§ Input material
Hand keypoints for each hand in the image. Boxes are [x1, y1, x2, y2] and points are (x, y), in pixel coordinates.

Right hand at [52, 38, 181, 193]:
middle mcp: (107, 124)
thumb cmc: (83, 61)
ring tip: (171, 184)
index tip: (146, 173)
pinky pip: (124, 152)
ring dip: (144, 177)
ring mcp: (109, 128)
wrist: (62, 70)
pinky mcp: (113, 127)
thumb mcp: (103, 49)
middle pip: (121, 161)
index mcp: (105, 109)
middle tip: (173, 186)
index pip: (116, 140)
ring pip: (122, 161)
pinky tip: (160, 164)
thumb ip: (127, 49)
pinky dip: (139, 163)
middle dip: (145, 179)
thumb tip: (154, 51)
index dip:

§ Action item
Every line from the one holding "pinky mcp: (113, 127)" through the final line of the listing must be echoed exactly; leave out all other lines.

§ Response area
pinky mcp: (113, 127)
thumb mcp: (103, 49)
middle pip: (121, 161)
index mcp: (105, 109)
middle tip: (173, 186)
index pip: (116, 140)
ring pip: (122, 161)
pinky tip: (160, 164)
thumb ip: (127, 49)
pinky dip: (139, 163)
middle dip: (145, 179)
thumb tip: (154, 51)
index dip:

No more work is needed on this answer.